Authors: Josh Lynch, Renew Boston
There are 4,514 streets in Boston. Renew Boston aims to weatherize and insulate a home on every one.
Launched in August 2010, the Renew Boston Residential Energy Efficiency Program is an effort that includes the City of Boston, local utilities, NSTAR and National Grid; Next Step Living, a Boston-based weatherization company; the non-profit Mass Energy Consumers Alliance (Mass Energy); and a number of community-based organizations. Renew Boston aims to weatherize homes for residents between 60-120% of area median income living in buildings with 4 or fewer units. These residents can struggle to pay for weatherization work because they do not qualify for the low-income Weatherization Assistance Program, but may not have the discretionary income to take advantage of the rebates offered by the statewide utility-sponsored energy efficiency program, Mass Save. Using Energy Efficiency and Conservation Block Grant funding under the American Recovery and Reinvestment Act, Renew Boston provides the final 25% of the customer cost-share to complement a 75% utility rebate provided by Mass Save. In total, qualifying City residents can receive a no-cost home energy assessment and up to $3500 in energy upgrades to insulate and weatherize their home.

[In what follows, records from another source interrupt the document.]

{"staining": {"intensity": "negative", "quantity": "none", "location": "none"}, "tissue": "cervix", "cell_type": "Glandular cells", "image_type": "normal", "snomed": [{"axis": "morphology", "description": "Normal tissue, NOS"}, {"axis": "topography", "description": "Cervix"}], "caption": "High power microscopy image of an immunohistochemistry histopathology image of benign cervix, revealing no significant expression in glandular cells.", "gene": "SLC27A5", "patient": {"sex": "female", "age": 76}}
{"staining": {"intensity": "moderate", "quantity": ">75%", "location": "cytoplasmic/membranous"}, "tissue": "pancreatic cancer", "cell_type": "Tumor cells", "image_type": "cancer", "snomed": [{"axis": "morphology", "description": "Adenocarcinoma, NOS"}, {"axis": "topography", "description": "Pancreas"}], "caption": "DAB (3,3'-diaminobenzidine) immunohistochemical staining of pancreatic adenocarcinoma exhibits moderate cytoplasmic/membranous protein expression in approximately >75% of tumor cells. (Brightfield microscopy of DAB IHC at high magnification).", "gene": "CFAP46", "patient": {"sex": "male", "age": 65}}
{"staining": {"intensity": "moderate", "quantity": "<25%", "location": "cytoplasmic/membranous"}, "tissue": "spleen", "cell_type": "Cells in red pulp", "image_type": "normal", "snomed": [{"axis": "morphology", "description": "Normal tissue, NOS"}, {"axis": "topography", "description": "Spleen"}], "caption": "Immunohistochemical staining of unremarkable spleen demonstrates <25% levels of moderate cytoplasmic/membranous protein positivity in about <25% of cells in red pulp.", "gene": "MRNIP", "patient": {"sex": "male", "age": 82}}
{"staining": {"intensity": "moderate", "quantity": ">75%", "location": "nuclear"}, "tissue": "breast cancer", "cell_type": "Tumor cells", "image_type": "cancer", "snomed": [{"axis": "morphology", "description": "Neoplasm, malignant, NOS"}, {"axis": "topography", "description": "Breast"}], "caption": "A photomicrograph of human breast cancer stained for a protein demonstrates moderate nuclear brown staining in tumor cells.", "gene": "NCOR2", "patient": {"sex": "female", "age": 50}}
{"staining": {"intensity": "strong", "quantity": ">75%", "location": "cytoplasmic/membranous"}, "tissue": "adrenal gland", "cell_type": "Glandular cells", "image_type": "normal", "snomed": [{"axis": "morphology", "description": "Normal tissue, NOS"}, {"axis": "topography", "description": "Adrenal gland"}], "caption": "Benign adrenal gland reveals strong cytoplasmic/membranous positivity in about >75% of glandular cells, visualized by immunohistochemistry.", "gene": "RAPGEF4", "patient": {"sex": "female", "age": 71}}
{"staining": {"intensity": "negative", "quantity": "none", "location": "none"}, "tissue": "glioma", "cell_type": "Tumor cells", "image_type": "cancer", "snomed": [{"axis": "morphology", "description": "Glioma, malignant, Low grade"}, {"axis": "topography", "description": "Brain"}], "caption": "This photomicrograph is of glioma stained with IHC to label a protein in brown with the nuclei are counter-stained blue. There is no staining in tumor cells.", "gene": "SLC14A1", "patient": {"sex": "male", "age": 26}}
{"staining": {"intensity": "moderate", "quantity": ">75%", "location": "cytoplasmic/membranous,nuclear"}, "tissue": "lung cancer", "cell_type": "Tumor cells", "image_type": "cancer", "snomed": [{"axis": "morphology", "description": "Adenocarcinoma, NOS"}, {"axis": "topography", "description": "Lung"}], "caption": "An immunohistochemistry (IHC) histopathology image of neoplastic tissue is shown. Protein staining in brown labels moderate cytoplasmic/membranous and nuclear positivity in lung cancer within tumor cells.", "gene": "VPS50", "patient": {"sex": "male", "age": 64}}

With less than three weeks until the December 31st deadline to sign up for Renew Boston under the current offer, outreach efforts have switched into high gear. 45 community organizations and businesses have signed on as referral partners to get the word out. Neighborhood Networks Coordinators and volunteers have been attending events, hosting workshops, and giving presentations about Renew Boston almost every day for months. And people are calling the (617) 635-SAVE number constantly in response to a flyer they saw, a bill stuffer they opened, an article they read, or a website they visited.
Between August 2010 and November 2011 Renew Boston outreach has generated over 5200 home energy assessments and 885 weatherizations. Over 100 living wage jobs have been created and thousands of tons of carbon pollution will be eliminated. Our community-driven marketing approach is working and residents are seeing and sharing the benefits.
In the new year incentives will change, but the efforts will continue. The community networks built over the past 14 months will continue to strengthen and Boston will move closer to its goal of reducing greenhouse gas emissions 25% by 2020. With the Durban climate talks failing to set limits on global warming pollution and the US House pushing new legislation to fast track a massive new oil pipeline, people are searching for hope. In Boston, hope springs from our community-driven efforts in partnership with the City of Boston to renew this town house by house, block by block, neighborhood by neighborhood.